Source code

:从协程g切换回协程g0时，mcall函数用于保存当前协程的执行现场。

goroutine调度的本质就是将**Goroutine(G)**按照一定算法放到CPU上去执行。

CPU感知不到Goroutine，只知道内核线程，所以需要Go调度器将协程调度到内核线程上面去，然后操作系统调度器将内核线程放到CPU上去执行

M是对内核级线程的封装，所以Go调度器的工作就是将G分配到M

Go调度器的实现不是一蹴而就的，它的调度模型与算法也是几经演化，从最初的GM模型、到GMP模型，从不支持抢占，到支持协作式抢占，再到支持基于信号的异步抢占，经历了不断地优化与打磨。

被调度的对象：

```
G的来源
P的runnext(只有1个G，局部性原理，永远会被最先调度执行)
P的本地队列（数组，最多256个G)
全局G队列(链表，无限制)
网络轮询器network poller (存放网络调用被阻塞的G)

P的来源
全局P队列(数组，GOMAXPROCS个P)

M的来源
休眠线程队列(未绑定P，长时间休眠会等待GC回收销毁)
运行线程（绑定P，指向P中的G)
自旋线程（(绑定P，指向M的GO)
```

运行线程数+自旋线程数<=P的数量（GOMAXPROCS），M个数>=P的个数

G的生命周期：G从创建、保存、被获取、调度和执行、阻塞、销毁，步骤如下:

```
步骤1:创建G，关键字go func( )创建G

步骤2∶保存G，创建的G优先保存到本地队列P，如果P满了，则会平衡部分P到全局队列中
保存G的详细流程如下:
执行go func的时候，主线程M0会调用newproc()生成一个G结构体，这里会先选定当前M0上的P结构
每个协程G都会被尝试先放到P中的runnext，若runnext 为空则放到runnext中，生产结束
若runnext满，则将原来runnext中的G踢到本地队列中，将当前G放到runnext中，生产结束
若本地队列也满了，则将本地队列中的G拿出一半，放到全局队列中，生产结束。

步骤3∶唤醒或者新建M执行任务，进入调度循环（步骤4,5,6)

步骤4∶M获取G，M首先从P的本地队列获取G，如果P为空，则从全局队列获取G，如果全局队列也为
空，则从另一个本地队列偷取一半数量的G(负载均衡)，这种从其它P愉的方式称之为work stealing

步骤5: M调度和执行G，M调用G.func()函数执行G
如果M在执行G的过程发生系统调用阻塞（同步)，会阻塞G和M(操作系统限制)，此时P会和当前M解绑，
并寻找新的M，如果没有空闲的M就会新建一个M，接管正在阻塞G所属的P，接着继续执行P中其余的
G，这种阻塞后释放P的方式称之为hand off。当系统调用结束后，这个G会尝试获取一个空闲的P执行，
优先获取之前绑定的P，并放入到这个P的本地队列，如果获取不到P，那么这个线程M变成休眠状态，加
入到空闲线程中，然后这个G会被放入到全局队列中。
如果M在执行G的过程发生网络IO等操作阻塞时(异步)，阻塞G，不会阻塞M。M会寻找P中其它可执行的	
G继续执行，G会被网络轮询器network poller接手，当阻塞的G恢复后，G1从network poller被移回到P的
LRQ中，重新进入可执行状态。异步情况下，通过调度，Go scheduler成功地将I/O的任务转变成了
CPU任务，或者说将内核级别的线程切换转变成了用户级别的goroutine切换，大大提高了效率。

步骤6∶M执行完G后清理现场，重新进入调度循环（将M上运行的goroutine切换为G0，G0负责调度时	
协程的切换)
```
========================================
REQUIRED WORK -
Make an exact copy of the data above.

RESPONSE TO THIS TASK -
Source code

:从协程g切换回协程g0时，mcall函数用于保存当前协程的执行现场。

goroutine调度的本质就是将**Goroutine(G)**按照一定算法放到CPU上去执行。

CPU感知不到Goroutine，只知道内核线程，所以需要Go调度器将协程调度到内核线程上面去，然后操作系统调度器将内核线程放到CPU上去执行

M是对内核级线程的封装，所以Go调度器的工作就是将G分配到M

Go调度器的实现不是一蹴而就的，它的调度模型与算法也是几经演化，从最初的GM模型、到GMP模型，从不支持抢占，到支持协作式抢占，再到支持基于信号的异步抢占，经历了不断地优化与打磨。

被调度的对象：

```
G的来源
P的runnext(只有1个G，局部性原理，永远会被最先调度执行)
P的本地队列（数组，最多256个G)
全局G队列(链表，无限制)
网络轮询器network poller (存放网络调用被阻塞的G)

P的来源
全局P队列(数组，GOMAXPROCS个P)

M的来源
休眠线程队列(未绑定P，长时间休眠会等待GC回收销毁)
运行线程（绑定P，指向P中的G)
自旋线程（(绑定P，指向M的GO)
```

运行线程数+自旋线程数<=P的数量（GOMAXPROCS），M个数>=P的个数

G的生命周期：G从创建、保存、被获取、调度和执行、阻塞、销毁，步骤如下:

```
步骤1:创建G，关键字go func( )创建G

步骤2∶保存G，创建的G优先保存到本地队列P，如果P满了，则会平衡部分P到全局队列中
保存G的详细流程如下:
执行go func的时候，主线程M0会调用newproc()生成一个G结构体，这里会先选定当前M0上的P结构
每个协程G都会被尝试先放到P中的runnext，若runnext 为空则放到runnext中，生产结束
若runnext满，则将原来runnext中的G踢到本地队列中，将当前G放到runnext中，生产结束
若本地队列也满了，则将本地队列中的G拿出一半，放到全局队列中，生产结束。

步骤3∶唤醒或者新建M执行任务，进入调度循环（步骤4,5,6)

步骤4∶M获取G，M首先从P的本地队列获取G，如果P为空，则从全局队列获取G，如果全局队列也为
空，则从另一个本地队列偷取一半数量的G(负载均衡)，这种从其它P愉的方式称之为work stealing

步骤5: M调度和执行G，M调用G.func()函数执行G
如果M在执行G的过程发生系统调用阻塞（同步)，会阻塞G和M(操作系统限制)，此时P会和当前M解绑，
并寻找新的M，如果没有空闲的M就会新建一个M，接管正在阻塞G所属的P，接着继续执行P中其余的
G，这种阻塞后释放P的方式称之为hand off。当系统调用结束后，这个G会尝试获取一个空闲的P执行，
优先获取之前绑定的P，并放入到这个P的本地队列，如果获取不到P，那么这个线程M变成休眠状态，加
入到空闲线程中，然后这个G会被放入到全局队列中。
如果M在执行G的过程发生网络IO等操作阻塞时(异步)，阻塞G，不会阻塞M。M会寻找P中其它可执行的	
G继续执行，G会被网络轮询器network poller接手，当阻塞的G恢复后，G1从network poller被移回到P的
LRQ中，重新进入可执行状态。异步情况下，通过调度，Go scheduler成功地将I/O的任务转变成了
CPU任务，或者说将内核级别的线程切换转变成了用户级别的goroutine切换，大大提高了效率。

步骤6∶M执行完G后清理现场，重新进入调度循环（将M上运行的goroutine切换为G0，G0负责调度时	
协程的切换)
```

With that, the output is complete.